Achraf Hakimi Menyindir Kehilangan Mbappe: PSG Justru Lebih Kuat Tanpa Bergantung pada Satu Bintang

NOIS.CO.ID -- Paris Saint-Germain (PSG) sekali lagi memperlihatkan dominasinya dalam pentas Liga Champions 2025 dengan sukses mencapai tahap final. Prestasi tersebut tak lepas dari perubahan taktik yang diperkenalkan sang pelatih Luis Enrique, terlebih sejak keluarnya Kylian Mbappe menuju Real Madrid.

Real Madrid dipaksa keluar dari kompetisi di tahap delapan besar, menimbulkan pertanyaan besar tentang keberhasilan taktik yang mereka gunakan. Sebaliknya, PSG berhasil bermain dengan kokoh dan stabil menggunakan pendekatan baru yang lebih mementingkan kolaborasi tim dibandingkan bergantung sepenuhnya pada pemain bintang.

Achraf Hakimi, pemain belakang utama PSG yang sebelumnya mengenyam pendidikan di sekolah sepak bola Real Madrid, berperan besar dalam transformasi strategi tim PSG. Di depan pertemuan media jelang pertandingan semi-final lawan Arsenal, Hakimi menekankan kepentingan kerja sama tim untuk mencapai kemenangan.

"Kebijakan direksi olahraga, presiden, serta pelatih fokus pada pembentukan skuad, bukan hanya mendapatkan sejumlah pemain bintang," jelas Hakimi.

Pernyataan itu dipandang sebagai kritik halus atas kepindahan Mbappe, yang memutuskan untuk pindah ke Real Madrid secara gratis pada bursa Transfer musim panas sebelumnya.

Dirinya sendiri belum benar-benar mencapai harapan pada musim pembukaannya bersama Los Blancos. Walaupun telah memberikan kontribusi dalam hal gol, kinerjanya dinilai masih tidak sepadan dengan tingginya ekspektasi saat bergabung. Ini menimbulkan diskusi tentang apakah lebih baik mendatangkan pemain top atau fokus untuk membentuk solidaritas tim.

Dibimbing oleh Luis Enrique, PSG kini lebih mementingkan strategi tim yang kuat. Hakimi menyatakan bahwa gaya ini tetap akan dipertahankan meskipun bertemu dengan Arsenal di babak semifinal.

"Stili kuat tim kita takkan di ubah; ia bakal terus begitu. Kita mesti main sambil menunjukkan karakter, entah ketika memegang bola atau justru sedang tidak," imbuhnya.

Konsep ini telah menunjukkan efektivitasnya dalam mendorong PSG mencapai tahapan yang lebih tinggi di Liga Champions, bahkan ketika Mbappe tidak turun bermain—pemain yang umumnya menjadi fokus utama serangan mereka. Strategi Enrique sukses merombak cara pandang tim tersebut, membuatnya menjadi lebih sistematis dan mempersulit upaya lawan untuk mendapatkan skor.
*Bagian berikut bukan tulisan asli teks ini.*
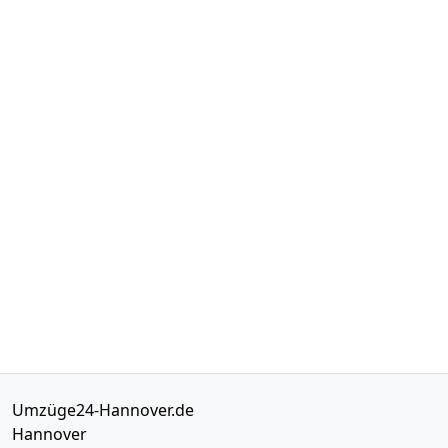
Umzüge24-Hannover.de
Hannover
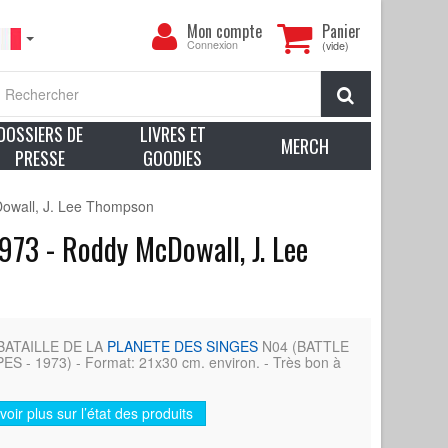
Mon
Mon compte
Panier
compte
Connexion
(vide)
Rechercher
DOSSIERS DE
LIVRES ET
MERCH
PRESSE
GOODIES
owall, J. Lee Thompson
73 - Roddy McDowall, J. Lee
A BATAILLE DE LA
PLANETE DES SINGES
N04 (BATTLE
- 1973) - Format: 21x30 cm. environ. - Très bon à
voir plus sur l’état des produits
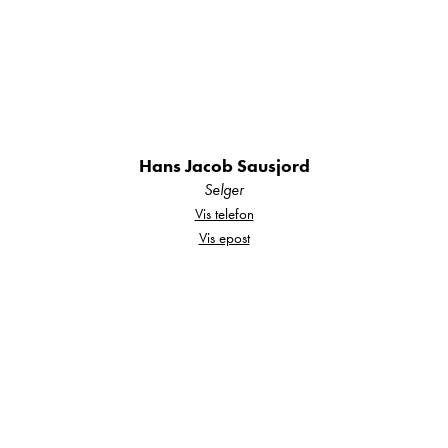
Hans Jacob Sausjord
Selger
Vis telefon
Vis epost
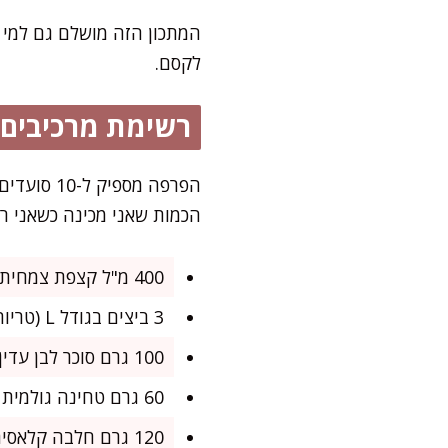
המתכון הזה מושלם גם למי 
לקסם.
רשימת מרכיבים
הפרפה מס
הכמות שאני מכינה כשאני רו
400 מ"ל קצפת צמחית להקצפה (פרווה, קרה מאוד)
3 ביצים בגודל L (טריות מאוד, מופרדות לחלבונים וחלמונים)
100 גרם סוכר לבן עדין
60 גרם טחינה גולמית איכותית מאוד
120 גרם חלבה קלאסית, מפוררת ביד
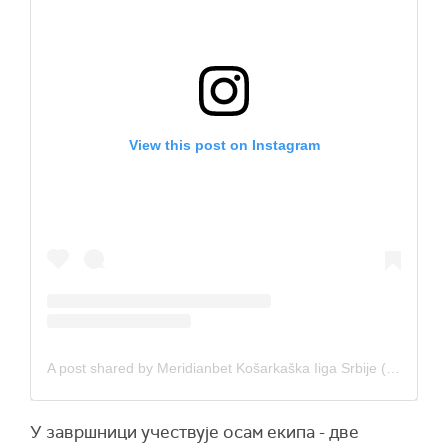
View this post on Instagram
A post shared by Meridianbet Košarkaška Iiga Srbije (@klsoficijalnastrana)
У завршници учествује осам екипа - две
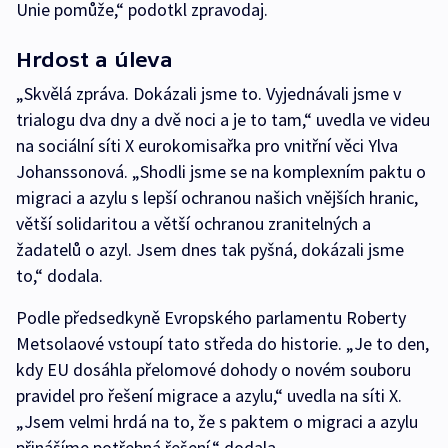
Unie pomůže,“ podotkl zpravodaj.
Hrdost a úleva
„Skvělá zpráva. Dokázali jsme to. Vyjednávali jsme v
trialogu dva dny a dvě noci a je to tam,“ uvedla ve videu
na sociální síti X eurokomisařka pro vnitřní věci Ylva
Johanssonová. „Shodli jsme se na komplexním paktu o
migraci a azylu s lepší ochranou našich vnějších hranic,
větší solidaritou a větší ochranou zranitelných a
žadatelů o azyl. Jsem dnes tak pyšná, dokázali jsme
to,“ dodala.
Podle předsedkyně Evropského parlamentu Roberty
Metsolaové vstoupí tato středa do historie. „Je to den,
kdy EU dosáhla přelomové dohody o novém souboru
pravidel pro řešení migrace a azylu,“ uvedla na síti X.
„Jsem velmi hrdá na to, že s paktem o migraci a azylu
přinášíme potřebná řešení,“ dodala.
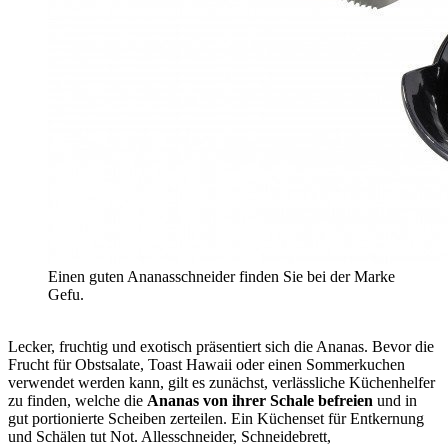
Einen guten Ananasschneider finden Sie bei der Marke
Gefu.
Lecker, fruchtig und exotisch präsentiert sich die Ananas. Bevor die
Frucht für Obstsalate, Toast Hawaii oder einen Sommerkuchen
verwendet werden kann, gilt es zunächst, verlässliche Küchenhelfer
zu finden, welche die
Ananas von ihrer Schale befreien
und in
gut portionierte Scheiben zerteilen. Ein Küchenset für Entkernung
und Schälen tut Not. Allesschneider, Schneidebrett,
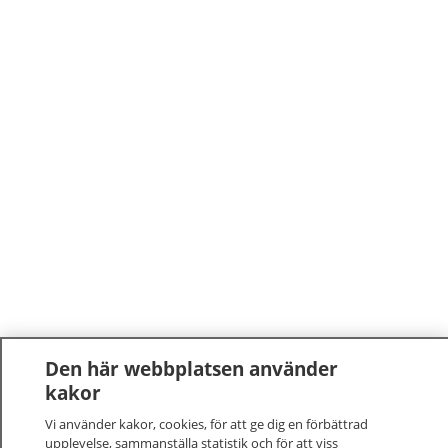
Den här webbplatsen använder
kakor
Vi använder kakor, cookies, för att ge dig en förbättrad
upplevelse, sammanställa statistik och för att viss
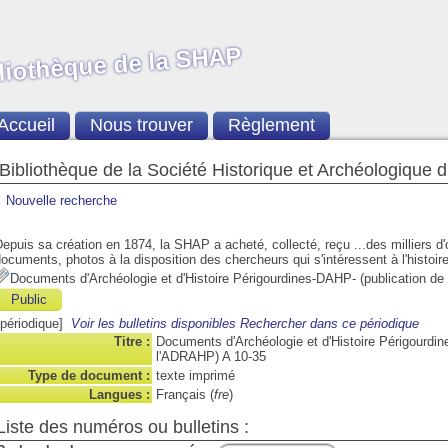
liothèque de la SHAP
Accueil
Nous trouver
Règlement
Bibliothèque de la Société Historique et Archéologique 
Nouvelle recherche
epuis sa création en 1874, la SHAP a acheté, collecté, reçu ...des milliers d
ocuments, photos à la disposition des chercheurs qui s'intéressent à l'histoire
Documents d'Archéologie et d'Histoire Périgourdines-DAHP- (publication d
Public
[périodique]
Voir les bulletins disponibles
Rechercher dans ce périodique
Titre :
Documents d'Archéologie et d'Histoire Périgourdin
l'ADRAHP) A 10-35
Type de document :
texte imprimé
Langues :
Français (
fre
)
Liste des numéros ou bulletins :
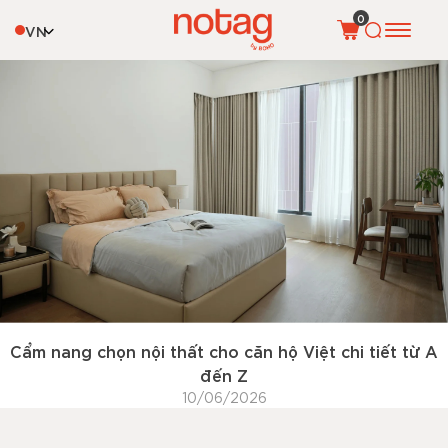
Tag:
chọn nội thất cho căn hộ
0
VN
Cẩm nang chọn nội thất cho căn hộ Việt chi tiết từ A
đến Z
10/06/2026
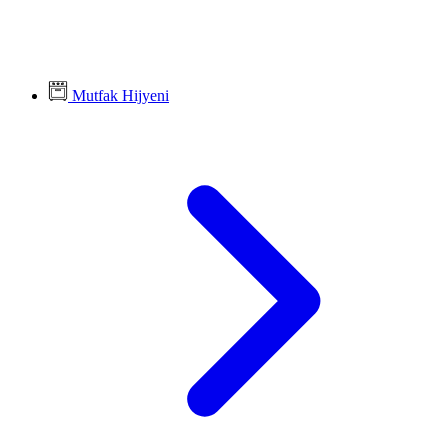
Mutfak Hijyeni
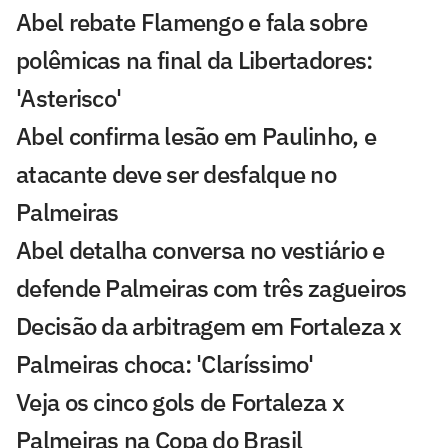
Abel rebate Flamengo e fala sobre
polêmicas na final da Libertadores:
'Asterisco'
Abel confirma lesão em Paulinho, e
atacante deve ser desfalque no
Palmeiras
Abel detalha conversa no vestiário e
defende Palmeiras com três zagueiros
Decisão da arbitragem em Fortaleza x
Palmeiras choca: 'Claríssimo'
Veja os cinco gols de Fortaleza x
Palmeiras na Copa do Brasil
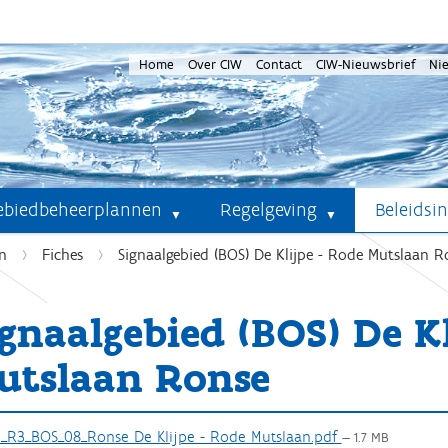
Home
Over CIW
Contact
CIW-Nieuwsbrief
Ni
ebiedbeheerplannen
Regelgeving
Beleidsi
n
Fiches
Signaalgebied (BOS) De Klijpe - Rode Mutslaan R
ignaalgebied (BOS) De K
utslaan Ronse
_R3_BOS_08_Ronse De Klijpe - Rode Mutslaan.pdf
— 1.7 MB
Komentar hakim tersebut mengilustrasikan perubahan taktik di era sepak bola saat ini. Sekarang, berbagai klub cenderung menekankan kerjasama tim dan sinergi antarpemain daripada bergantung pada seorang atau dua pemain handal saja. Strategi baru ini bukan hanya mampu meningkatkan ketahanan skuad, namun juga menjaga stabilitas serta mendukung prestasi secara berkelanjutan.
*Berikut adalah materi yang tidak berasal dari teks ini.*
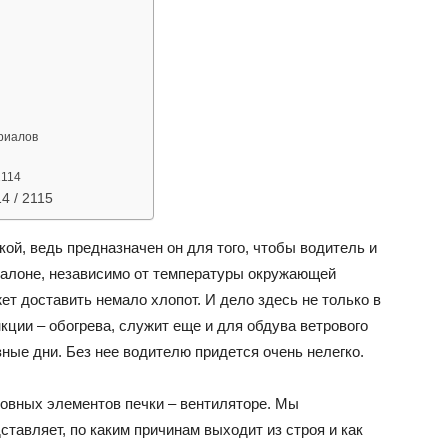
ВАЗ
я
риалов
2114
4 / 2115
ой, ведь предназначен он для того, чтобы водитель и
салоне, независимо от температуры окружающей
ет доставить немало хлопот. И дело здесь не только в
кции – обогрева, служит еще и для обдува ветрового
зные дни. Без нее водителю придется очень нелегко.
новных элементов печки – вентиляторе. Мы
ставляет, по каким причинам выходит из строя и как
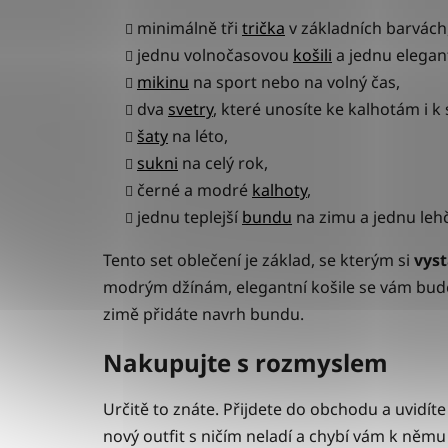
minimálně tři
trička
v základních barvách
jednu volnočasovou
košili
a jednu elegan
mikinu
na sport nebo na volný čas,
dva
svetry
,
které unosíte ke kalhotám i k 
šaty
na léto,
sukni
na celý rok,
černé a modré
kalhoty
,
jednu teplejší
bundu
na zimu a jednu leh
Tento set oblečení je základ, se kterým si
vyst
modrým džínám, elegantní košile se vám bude 
zimě přidáte navrh bundu.
Nakupujte s rozmyslem
Určitě to znáte. Přijdete do obchodu a uvidíte
nový outfit s ničím neladí a chybí vám k němu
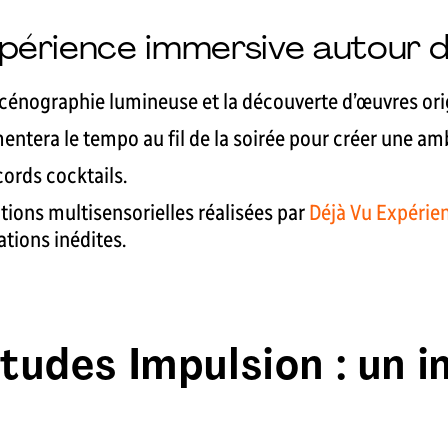
xpérience immersive autour d
a scénographie lumineuse et la découverte d’œuvres ori
entera le tempo au fil de la soirée pour créer une am
ords cocktails.
ations multisensorielles réalisées par
Déjà Vu Expérien
tions inédites.
tudes Impulsion : un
Perubahan yang diperlihatkan PSG di Liga Champions 2025 membuktikan bahwa kolaborasi dalam tim dapat melebihi kemampuan individual. Bila pola ini tetap bertahan, bisa jadi klub raksasa lainnya akan meniru prinsip tersebut untuk mencapai kesuksesan di turnamen antar negara.

PSG saat ini telah maju ke tahap final, dan jalannya pertandingan akan menunjukkan apakah strategi bersama ini dapat membawa mereka meraih kesuksesan di puncak kompetisi Eropa. Yang jelas satu hal terpenting adalah sepak bola sekarang tampak lebih berfokus pada olahraga tim yang sungguhan, dengan saling kerjasama dan solidaritas sebagai faktor penentunya.